Magnesiothermic reduction of silicon oxide can result in the formation of nanostructured, mesoporous elemental silicon (mp-Si), which has been explored in a variety of energy applications such as Li-ion battery anodes, photocatalytic water splitting, CO2 reduction, drug delivery vehicles, and sensors as well as for gas storage. The physical properties of the resultant mp-Si generated via magnesiothermic reduction, and thus the potential utility, are highly dependent on the specific reduction conditions utilized. Herein, we report a modified magnesiothermic reduction method which allows for the synthesis of high surface area mp-Si nanoparticles. The reaction was initiated at 650 degrees C and then cooled to a lower temperature to minimize heat-induced morphological damage. The nanoparticles were characterized by using powder X-ray diffraction, scanning and transmission electron microscopies, and N-2 adsorption isotherm measurements.
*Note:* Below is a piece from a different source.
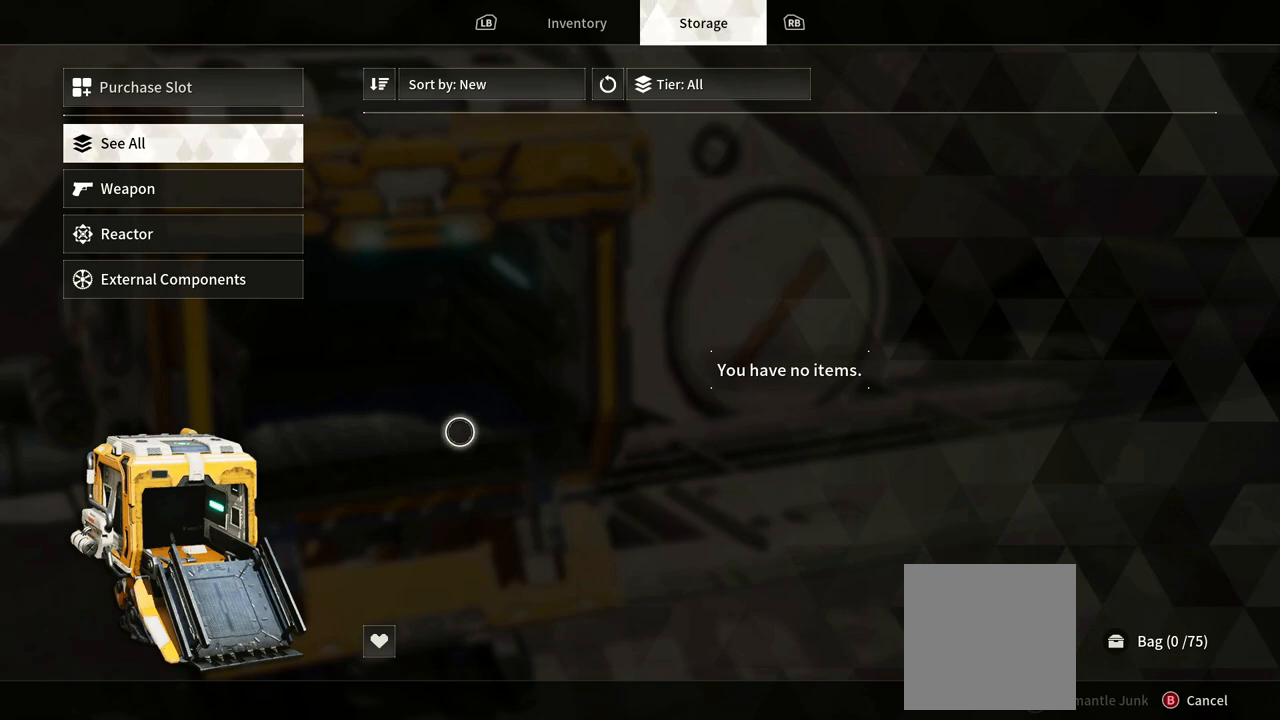
{"buttons": [], "left_stick": "center", "right_stick": "center", "events": [[500, "left_stick", "center"]]}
Particles prepared by using two-step annealing with the initial processing condition of 650 degrees C for 30 min followed by 300 degrees C for 4 h resulted in crystalline and completely reduced mp-Si with a high specific surface area of 542 +/- 18 m(2)/g. mp-Si nanoparticles generated by using these specific parameters were further used for stoichiometric CO2 conversion to CH3OH, and the reaction yields were 2.5 times higher than prior reports, demonstrating usefulness in effecting an important chemical transformation.